Using the records that appear below, write out exactly the lines from the one with "- stack of books [165,426,240,457]" through the one with "fire extinguisher [539,512,609,638]", keeping both end lines.

*Dataset items*.
•••••
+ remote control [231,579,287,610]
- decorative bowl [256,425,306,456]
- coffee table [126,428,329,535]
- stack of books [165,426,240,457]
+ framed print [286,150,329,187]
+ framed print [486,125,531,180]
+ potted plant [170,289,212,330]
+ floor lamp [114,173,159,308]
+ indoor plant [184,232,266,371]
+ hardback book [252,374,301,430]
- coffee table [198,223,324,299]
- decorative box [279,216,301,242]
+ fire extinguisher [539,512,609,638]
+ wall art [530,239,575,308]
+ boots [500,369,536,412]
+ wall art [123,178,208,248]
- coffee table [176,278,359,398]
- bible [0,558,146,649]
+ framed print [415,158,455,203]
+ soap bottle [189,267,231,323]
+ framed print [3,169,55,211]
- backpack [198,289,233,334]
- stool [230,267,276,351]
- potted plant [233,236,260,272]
•••••
*THE ANSWER*.
- stack of books [165,426,240,457]
+ framed print [286,150,329,187]
+ framed print [486,125,531,180]
+ potted plant [170,289,212,330]
+ floor lamp [114,173,159,308]
+ indoor plant [184,232,266,371]
+ hardback book [252,374,301,430]
- coffee table [198,223,324,299]
- decorative box [279,216,301,242]
+ fire extinguisher [539,512,609,638]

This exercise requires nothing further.